Two generations of the Sharfstein family are involved: Jerry and Cindy Sharfstein, and their daughters, Amy Rich and Alyssa Englis, and their spouses. 

For Englis, a Rockport school teacher, participation in this gathering was a welcome distraction.

"I love to dance. I did dance parties on Facebook years ago so when I heard about this dance party, I was all about it. Janine and I are kindred spirits," said Englis, whose husband George is a drummer.

Rich, a vocalist with the band Headlands, may be found singing and dancing nearby.  

For about 15 minutes every Saturday, a passer-by will see residents dancing on their porch, front lawn, tree stump, or in circles or squares drawn in the street with chalk to ensure safe social distancing. Most recently, there was a request for some "disco" music, prompting some participants to don flashy attire for the occasion.

One resident donned a real gas mask during a session, and others may show up with a crazy wig or something else to raise a smile. The dancing neighbors range in age from 3 to more than 70.

Kim Shaw says the "quarantine social distancing dance party" is a welcome event. 

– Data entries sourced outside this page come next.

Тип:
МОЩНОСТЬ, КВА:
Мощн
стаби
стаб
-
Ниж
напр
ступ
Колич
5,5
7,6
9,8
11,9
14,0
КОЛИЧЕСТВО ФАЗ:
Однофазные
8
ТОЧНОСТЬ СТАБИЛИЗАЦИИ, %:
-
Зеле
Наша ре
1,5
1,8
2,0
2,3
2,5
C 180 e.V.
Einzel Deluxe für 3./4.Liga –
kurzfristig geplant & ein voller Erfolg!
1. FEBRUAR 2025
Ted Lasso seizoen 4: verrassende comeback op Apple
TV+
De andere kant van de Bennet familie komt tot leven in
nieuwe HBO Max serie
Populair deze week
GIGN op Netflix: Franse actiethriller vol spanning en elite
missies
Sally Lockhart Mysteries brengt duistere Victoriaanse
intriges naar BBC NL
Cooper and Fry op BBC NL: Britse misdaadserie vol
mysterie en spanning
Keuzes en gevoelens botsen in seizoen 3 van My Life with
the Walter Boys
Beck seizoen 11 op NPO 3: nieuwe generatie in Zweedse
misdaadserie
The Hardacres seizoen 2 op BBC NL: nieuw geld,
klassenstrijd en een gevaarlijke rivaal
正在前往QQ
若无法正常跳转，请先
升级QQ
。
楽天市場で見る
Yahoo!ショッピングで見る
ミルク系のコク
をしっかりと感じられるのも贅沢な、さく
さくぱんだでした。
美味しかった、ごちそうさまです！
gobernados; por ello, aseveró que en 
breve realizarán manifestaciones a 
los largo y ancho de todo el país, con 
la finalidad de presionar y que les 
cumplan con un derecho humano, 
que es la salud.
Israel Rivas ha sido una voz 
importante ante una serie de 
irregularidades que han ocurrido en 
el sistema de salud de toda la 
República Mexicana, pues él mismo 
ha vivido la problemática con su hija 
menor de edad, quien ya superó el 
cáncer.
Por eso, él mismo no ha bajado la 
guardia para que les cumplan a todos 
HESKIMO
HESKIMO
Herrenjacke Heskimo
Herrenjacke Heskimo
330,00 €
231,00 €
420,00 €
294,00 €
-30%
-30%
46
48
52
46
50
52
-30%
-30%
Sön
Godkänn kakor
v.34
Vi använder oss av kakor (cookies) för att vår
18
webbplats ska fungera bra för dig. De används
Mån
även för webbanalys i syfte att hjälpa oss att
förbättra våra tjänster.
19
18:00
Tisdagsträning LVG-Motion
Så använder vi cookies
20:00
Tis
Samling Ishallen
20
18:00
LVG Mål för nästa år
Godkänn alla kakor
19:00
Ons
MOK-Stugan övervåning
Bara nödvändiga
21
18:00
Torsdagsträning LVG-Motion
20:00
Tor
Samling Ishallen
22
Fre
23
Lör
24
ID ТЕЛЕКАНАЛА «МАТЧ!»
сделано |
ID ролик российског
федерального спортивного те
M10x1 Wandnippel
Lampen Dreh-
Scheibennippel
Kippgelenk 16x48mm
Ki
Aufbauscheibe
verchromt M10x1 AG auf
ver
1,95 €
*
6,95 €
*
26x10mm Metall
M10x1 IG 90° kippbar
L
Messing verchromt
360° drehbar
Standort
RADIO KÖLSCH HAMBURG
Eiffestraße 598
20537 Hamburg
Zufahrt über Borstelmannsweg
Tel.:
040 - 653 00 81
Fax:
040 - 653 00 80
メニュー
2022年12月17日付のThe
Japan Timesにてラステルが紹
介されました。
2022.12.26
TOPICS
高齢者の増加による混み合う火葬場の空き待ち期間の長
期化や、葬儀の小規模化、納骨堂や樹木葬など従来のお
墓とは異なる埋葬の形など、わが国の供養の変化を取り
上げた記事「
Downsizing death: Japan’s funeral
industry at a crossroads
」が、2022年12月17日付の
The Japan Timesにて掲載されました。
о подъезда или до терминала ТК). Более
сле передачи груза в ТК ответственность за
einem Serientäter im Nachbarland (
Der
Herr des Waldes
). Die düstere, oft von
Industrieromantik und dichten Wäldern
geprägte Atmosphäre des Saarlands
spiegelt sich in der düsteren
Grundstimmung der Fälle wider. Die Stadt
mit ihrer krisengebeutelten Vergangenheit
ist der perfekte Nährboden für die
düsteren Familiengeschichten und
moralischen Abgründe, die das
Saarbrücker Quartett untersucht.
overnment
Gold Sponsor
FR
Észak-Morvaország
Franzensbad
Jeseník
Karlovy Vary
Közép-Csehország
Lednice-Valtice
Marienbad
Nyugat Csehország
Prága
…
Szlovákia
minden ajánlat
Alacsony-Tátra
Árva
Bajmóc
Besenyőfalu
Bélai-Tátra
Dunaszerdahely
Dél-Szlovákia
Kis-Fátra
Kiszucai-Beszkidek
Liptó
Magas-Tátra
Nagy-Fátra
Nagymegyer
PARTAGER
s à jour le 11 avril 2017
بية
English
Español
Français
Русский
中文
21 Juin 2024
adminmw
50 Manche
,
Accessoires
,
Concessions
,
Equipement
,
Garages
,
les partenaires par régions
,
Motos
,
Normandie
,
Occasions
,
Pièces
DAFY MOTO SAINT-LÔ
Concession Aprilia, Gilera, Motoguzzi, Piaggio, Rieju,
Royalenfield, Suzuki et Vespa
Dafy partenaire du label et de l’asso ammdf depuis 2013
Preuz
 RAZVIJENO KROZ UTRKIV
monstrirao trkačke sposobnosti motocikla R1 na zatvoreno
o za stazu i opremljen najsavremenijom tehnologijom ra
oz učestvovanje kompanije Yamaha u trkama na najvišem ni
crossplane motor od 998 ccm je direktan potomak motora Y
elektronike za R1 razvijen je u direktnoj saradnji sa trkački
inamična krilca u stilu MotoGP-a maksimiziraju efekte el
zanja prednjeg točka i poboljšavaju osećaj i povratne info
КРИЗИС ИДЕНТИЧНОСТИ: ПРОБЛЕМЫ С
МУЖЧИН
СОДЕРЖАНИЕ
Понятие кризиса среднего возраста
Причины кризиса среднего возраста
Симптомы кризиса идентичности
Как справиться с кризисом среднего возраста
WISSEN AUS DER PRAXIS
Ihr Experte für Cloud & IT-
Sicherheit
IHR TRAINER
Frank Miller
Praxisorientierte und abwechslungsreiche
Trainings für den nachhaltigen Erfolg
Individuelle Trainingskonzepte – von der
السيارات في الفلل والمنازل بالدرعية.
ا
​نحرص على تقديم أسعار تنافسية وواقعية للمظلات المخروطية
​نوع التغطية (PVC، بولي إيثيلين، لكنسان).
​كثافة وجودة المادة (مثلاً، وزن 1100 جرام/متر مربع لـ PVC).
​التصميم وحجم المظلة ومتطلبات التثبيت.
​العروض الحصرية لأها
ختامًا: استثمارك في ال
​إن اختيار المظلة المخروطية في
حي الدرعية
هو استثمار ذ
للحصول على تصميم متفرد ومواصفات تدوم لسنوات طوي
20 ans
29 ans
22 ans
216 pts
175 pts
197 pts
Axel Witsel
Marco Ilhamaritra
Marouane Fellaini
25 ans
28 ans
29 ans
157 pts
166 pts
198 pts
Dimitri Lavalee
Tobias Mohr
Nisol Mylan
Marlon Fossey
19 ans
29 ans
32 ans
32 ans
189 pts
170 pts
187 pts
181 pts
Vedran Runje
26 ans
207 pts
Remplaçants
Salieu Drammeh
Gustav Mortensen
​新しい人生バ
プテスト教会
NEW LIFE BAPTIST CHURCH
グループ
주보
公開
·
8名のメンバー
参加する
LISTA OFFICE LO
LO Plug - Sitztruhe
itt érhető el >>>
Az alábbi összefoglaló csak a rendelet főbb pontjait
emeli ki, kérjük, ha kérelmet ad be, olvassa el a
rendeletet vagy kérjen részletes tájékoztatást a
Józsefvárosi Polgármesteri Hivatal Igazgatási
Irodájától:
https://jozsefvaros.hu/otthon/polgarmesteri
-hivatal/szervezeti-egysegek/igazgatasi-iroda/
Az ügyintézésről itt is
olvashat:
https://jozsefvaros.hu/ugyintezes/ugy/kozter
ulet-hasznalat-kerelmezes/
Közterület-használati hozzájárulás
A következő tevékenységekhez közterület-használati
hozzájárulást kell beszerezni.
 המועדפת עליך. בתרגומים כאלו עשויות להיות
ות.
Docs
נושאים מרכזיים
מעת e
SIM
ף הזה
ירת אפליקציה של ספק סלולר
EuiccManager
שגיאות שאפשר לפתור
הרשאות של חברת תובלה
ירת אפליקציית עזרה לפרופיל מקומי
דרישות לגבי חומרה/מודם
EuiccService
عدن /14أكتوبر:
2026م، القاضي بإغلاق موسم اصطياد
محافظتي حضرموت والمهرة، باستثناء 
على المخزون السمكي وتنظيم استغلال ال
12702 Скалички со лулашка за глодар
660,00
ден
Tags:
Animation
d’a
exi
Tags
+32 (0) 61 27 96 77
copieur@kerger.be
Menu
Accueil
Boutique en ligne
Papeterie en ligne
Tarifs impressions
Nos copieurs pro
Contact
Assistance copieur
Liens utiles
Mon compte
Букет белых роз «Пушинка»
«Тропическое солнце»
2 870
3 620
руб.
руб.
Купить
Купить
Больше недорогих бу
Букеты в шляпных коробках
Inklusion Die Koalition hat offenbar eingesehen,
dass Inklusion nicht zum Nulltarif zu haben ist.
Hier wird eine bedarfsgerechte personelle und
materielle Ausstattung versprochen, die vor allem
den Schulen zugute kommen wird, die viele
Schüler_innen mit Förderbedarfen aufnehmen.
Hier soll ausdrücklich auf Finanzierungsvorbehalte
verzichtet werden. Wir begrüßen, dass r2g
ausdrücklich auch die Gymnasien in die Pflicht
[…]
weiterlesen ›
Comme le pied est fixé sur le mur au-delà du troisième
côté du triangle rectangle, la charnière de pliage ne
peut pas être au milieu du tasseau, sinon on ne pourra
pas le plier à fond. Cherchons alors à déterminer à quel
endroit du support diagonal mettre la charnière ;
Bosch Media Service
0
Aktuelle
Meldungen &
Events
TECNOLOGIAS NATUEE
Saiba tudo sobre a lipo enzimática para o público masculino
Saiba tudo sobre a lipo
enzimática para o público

"Neighbors gather and dance and laugh as Janine blasts music from her yard. It is truly the highlight of the week," Shaw said. "Being totally alone in isolation is distressing. One evening a week it is healing to gather and dance and have fun and, for a short time, forget being alone. I am thankful to live in a neighborhood full of fun caring people."

When it is safe to do so, the residents may celebrate with a classic soul train or conga line, but they know that is likely a long way off.

Coincidentally, the initials for the street are TLC, which more often stands for "tender, loving care."